I’m sure that the comms people around Oscar Munoz the CEO of United Airlines thought they were doing that when he sent that fateful internal email to all staff describing a passenger (who had clearly been seriously assaulted) as “belligerent” and “disruptive”.
Yet somehow the comms people had not anticipated that this memo would create the ensuing firestorm. Indeed this piece of – frankly shameful – communications made an already appalling situation so much worse!
So what happened? Did they not sense the danger in an internal email – thinking their 80,000 loyal staff would not leak it? This seems unlikely. Were they so unconnected to the wider sentiment the incident had caused that they felt comfortable sending out something that seemed so tone deaf? Possibly but surely they were listening to the commentary via their social media monitoring?
Of course, it could be the comms people provided Mr Munoz with great advice and it was simply ignored.
That’s certainly possible. But I have an alternative theory. I think the issue was with their mindset. Up until that incident United Airlines had been lauded for their communications. Mr Munoz even won communicator of last year from PR Week US.
So could that have bred some complacency? Believing their own publicity? Maybe.
But I wonder if it simply meant that both CEO and comms team had too positive a mindset to recognise the danger.

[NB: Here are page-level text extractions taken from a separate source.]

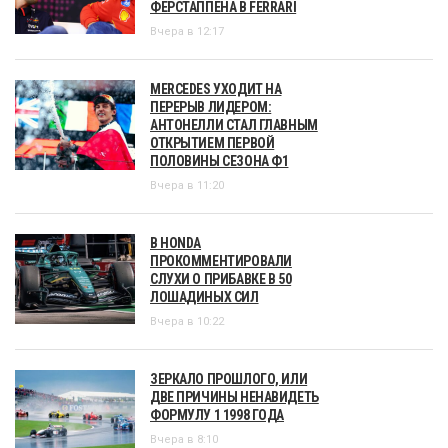
ФЕРСТАППЕНА В FERRARI
Вчера в 12:17
MERCEDES УХОДИТ НА
ПЕРЕРЫВ ЛИДЕРОМ:
АНТОНЕЛЛИ СТАЛ ГЛАВНЫМ
ОТКРЫТИЕМ ПЕРВОЙ
ПОЛОВИНЫ СЕЗОНА Ф1
Вчера в 11:20
В HONDA
ПРОКОММЕНТИРОВАЛИ
СЛУХИ О ПРИБАВКЕ В 50
ЛОШАДИНЫХ СИЛ
Вчера в 10:22
ЗЕРКАЛО ПРОШЛОГО, ИЛИ
ДВЕ ПРИЧИНЫ НЕНАВИДЕТЬ
ФОРМУЛУ 1 1998 ГОДА
Вчера в 8:10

In his wonderful (and bitingly funny) book – Stand Firm – the Danish psychologist Svend Brinkmann talks about the modern world being dominated by an “accelerating culture”. Where a positive mindset based on unrealistic aims around personal growth and career progression trumps seeing the world as it really is – which is sometimes pretty challenging, and frankly often quite negative.
In Brinkmann’s view we have sanctified an optimistic and positive mindset at the expense of being able to tell it like it is.
In other words we can sometimes behave like a striker trying to score a goal, when we simply need to clear the ball from danger. Like a good old-fashioned centre half.
Perhaps if the good people at United Airlines had that defensive mindset they would have understood the dangers they were facing. The beleaguered Mr Munoz is now seeking from his Board what every football manager dreads: a vote of confidence.